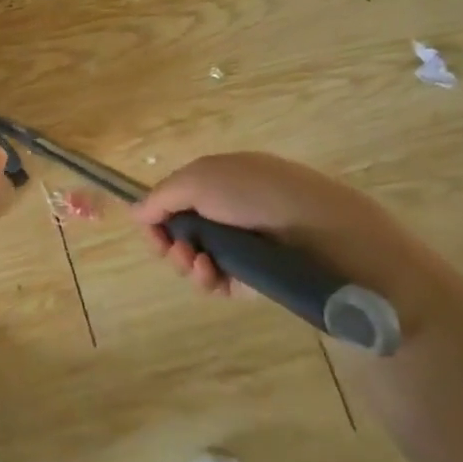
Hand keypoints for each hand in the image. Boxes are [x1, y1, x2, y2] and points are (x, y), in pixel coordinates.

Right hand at [133, 152, 436, 298]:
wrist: (326, 235)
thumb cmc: (258, 195)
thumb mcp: (200, 180)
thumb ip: (162, 196)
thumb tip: (136, 211)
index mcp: (222, 179)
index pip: (178, 197)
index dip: (159, 213)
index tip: (150, 228)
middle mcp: (232, 210)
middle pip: (183, 230)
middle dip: (168, 242)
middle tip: (172, 250)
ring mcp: (246, 245)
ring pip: (198, 258)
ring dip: (186, 262)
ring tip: (197, 264)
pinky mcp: (257, 278)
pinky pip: (220, 282)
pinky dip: (209, 280)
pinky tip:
################
→ **Task details**
Filter the entries above down to the lines containing the word "middle".

→ **Answer box**
middle mcp: (232, 210)
middle pip: (183, 230)
middle dip: (168, 242)
middle tip: (172, 250)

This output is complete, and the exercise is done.